■ Exercise brief
Instruction for the data below: set down exactly the lines from the line with "(314, 130) = (649, 159): picture -> none" to the line with "(693, 277) = (364, 387): red", inclusive, and no others.

■ Dataset records

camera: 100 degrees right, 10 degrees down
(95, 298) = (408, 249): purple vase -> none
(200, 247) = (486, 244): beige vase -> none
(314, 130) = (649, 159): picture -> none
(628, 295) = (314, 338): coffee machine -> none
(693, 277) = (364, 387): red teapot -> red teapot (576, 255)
...
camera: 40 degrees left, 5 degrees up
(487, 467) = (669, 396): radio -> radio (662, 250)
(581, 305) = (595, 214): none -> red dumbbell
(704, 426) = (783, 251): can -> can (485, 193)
--
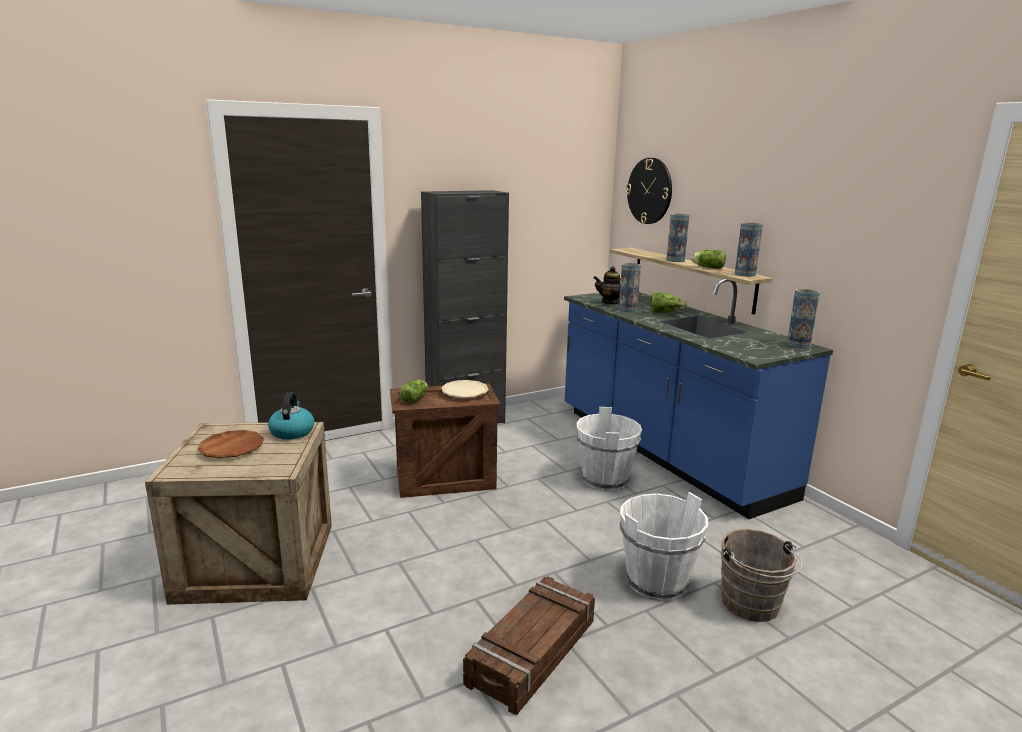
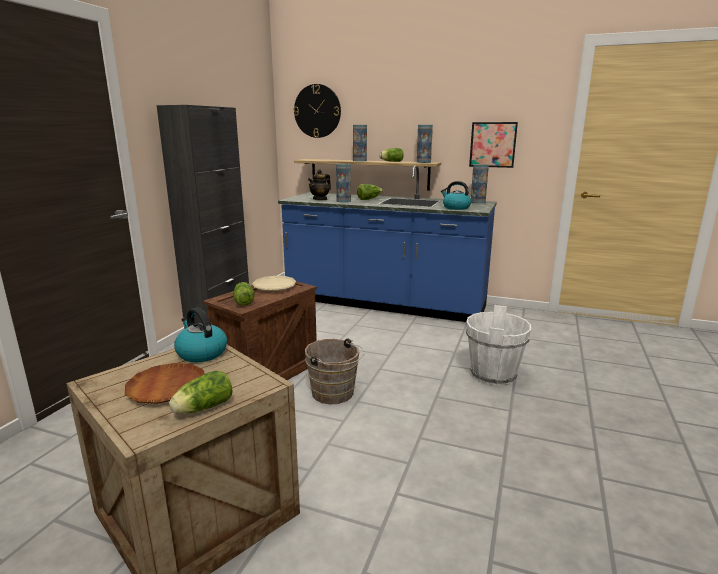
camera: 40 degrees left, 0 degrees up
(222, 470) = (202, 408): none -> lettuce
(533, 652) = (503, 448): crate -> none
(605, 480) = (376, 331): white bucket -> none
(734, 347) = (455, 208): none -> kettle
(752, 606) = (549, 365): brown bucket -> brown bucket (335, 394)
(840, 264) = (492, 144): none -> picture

■ Your solution
(314, 130) = (649, 159): picture -> none
(628, 295) = (314, 338): coffee machine -> none
(693, 277) = (364, 387): red teapot -> red teapot (576, 255)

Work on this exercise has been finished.